Exercise details:
Please copy out each line of the records below that contains the word "scripts".

Working data:
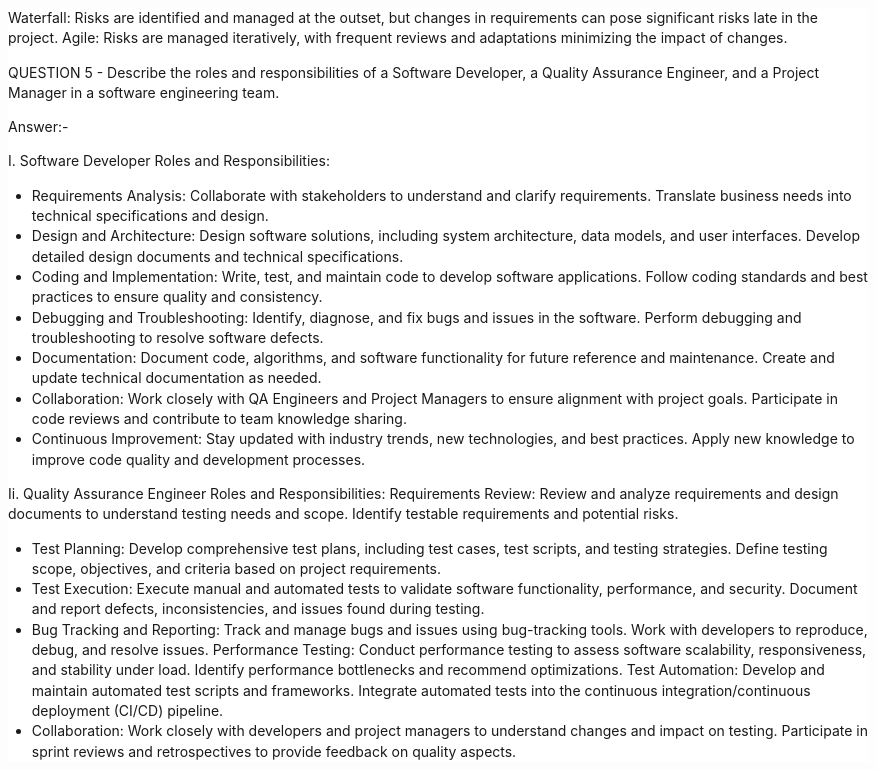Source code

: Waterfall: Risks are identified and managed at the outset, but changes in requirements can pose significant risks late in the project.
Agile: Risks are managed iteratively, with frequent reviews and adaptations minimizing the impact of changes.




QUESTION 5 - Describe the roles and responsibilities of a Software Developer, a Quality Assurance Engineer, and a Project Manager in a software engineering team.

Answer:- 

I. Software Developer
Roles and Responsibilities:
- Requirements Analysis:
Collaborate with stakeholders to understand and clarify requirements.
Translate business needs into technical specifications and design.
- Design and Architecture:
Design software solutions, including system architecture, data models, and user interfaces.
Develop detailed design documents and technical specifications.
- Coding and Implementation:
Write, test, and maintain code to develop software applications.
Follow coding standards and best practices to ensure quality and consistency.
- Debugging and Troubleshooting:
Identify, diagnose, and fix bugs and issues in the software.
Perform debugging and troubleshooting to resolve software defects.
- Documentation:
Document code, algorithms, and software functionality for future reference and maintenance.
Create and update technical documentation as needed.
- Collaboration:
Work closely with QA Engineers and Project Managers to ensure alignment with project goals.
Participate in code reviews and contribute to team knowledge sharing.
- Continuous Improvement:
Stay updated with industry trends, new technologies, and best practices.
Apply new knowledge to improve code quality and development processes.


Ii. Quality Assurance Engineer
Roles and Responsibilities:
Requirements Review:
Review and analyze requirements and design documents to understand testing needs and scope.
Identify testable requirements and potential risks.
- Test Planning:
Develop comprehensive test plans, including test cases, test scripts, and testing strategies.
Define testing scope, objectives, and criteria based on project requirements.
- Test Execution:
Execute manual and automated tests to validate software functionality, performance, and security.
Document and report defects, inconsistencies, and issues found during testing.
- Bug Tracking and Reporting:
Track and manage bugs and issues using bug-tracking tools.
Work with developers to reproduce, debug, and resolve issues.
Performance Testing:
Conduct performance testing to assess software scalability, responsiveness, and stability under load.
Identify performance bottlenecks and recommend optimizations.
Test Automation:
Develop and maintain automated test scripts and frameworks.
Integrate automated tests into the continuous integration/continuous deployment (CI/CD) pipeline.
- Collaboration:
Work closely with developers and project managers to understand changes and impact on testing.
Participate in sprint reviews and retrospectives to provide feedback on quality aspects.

...

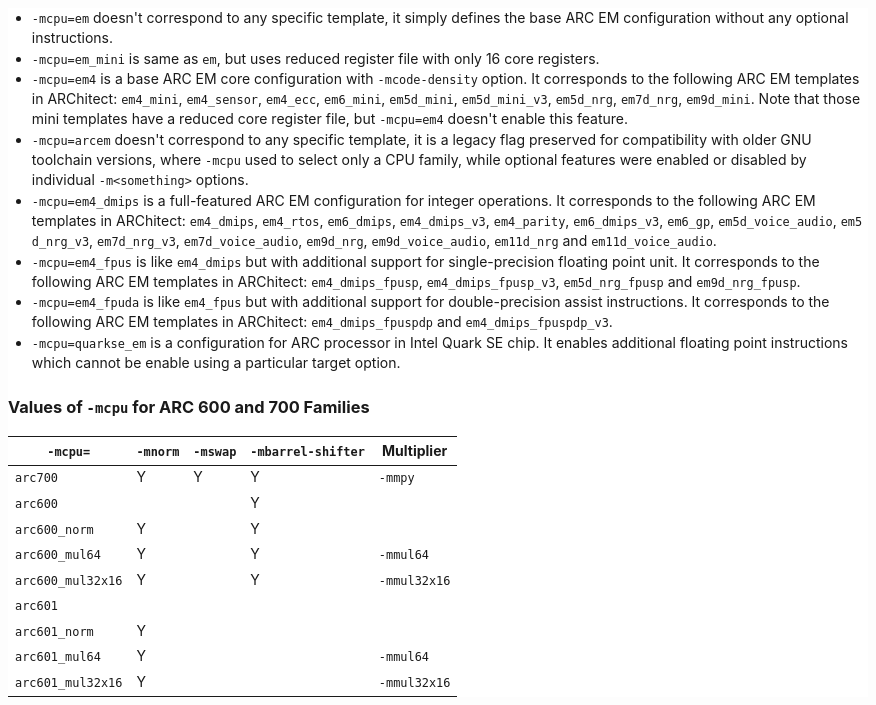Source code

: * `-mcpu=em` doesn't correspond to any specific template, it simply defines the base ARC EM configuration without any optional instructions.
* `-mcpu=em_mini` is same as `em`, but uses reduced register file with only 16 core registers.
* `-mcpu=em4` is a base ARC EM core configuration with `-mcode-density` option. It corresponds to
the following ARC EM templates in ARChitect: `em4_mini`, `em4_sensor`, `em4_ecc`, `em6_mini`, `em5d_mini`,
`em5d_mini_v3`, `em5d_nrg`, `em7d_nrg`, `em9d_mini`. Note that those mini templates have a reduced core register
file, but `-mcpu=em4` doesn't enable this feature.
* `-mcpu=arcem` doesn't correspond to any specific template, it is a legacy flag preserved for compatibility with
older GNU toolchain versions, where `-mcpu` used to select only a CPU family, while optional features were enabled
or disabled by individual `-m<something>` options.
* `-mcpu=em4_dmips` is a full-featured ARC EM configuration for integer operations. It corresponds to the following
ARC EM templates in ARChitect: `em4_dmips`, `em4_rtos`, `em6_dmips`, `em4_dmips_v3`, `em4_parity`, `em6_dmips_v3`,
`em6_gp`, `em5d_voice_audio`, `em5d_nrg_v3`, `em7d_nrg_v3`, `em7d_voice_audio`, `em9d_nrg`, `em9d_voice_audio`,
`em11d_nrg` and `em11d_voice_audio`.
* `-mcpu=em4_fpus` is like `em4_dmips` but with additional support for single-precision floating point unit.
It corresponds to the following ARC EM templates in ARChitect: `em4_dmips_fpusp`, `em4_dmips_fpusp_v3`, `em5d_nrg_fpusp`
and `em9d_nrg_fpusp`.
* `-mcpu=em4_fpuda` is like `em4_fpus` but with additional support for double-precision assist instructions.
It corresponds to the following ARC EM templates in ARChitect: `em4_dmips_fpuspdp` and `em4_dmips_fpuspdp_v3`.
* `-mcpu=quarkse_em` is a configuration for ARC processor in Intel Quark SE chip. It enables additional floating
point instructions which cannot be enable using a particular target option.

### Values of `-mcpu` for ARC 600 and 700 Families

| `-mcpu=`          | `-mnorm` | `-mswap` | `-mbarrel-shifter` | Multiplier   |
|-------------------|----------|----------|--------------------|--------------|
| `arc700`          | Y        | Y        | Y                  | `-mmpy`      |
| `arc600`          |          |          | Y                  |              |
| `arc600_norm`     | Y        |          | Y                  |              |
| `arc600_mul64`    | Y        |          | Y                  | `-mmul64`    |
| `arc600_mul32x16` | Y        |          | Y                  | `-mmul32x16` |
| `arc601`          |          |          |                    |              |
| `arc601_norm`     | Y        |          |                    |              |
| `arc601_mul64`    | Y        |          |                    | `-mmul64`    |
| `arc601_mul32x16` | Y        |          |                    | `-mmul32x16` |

Problem solution:
Develop comprehensive test plans, including test cases, test scripts, and testing strategies.
Develop and maintain automated test scripts and frameworks.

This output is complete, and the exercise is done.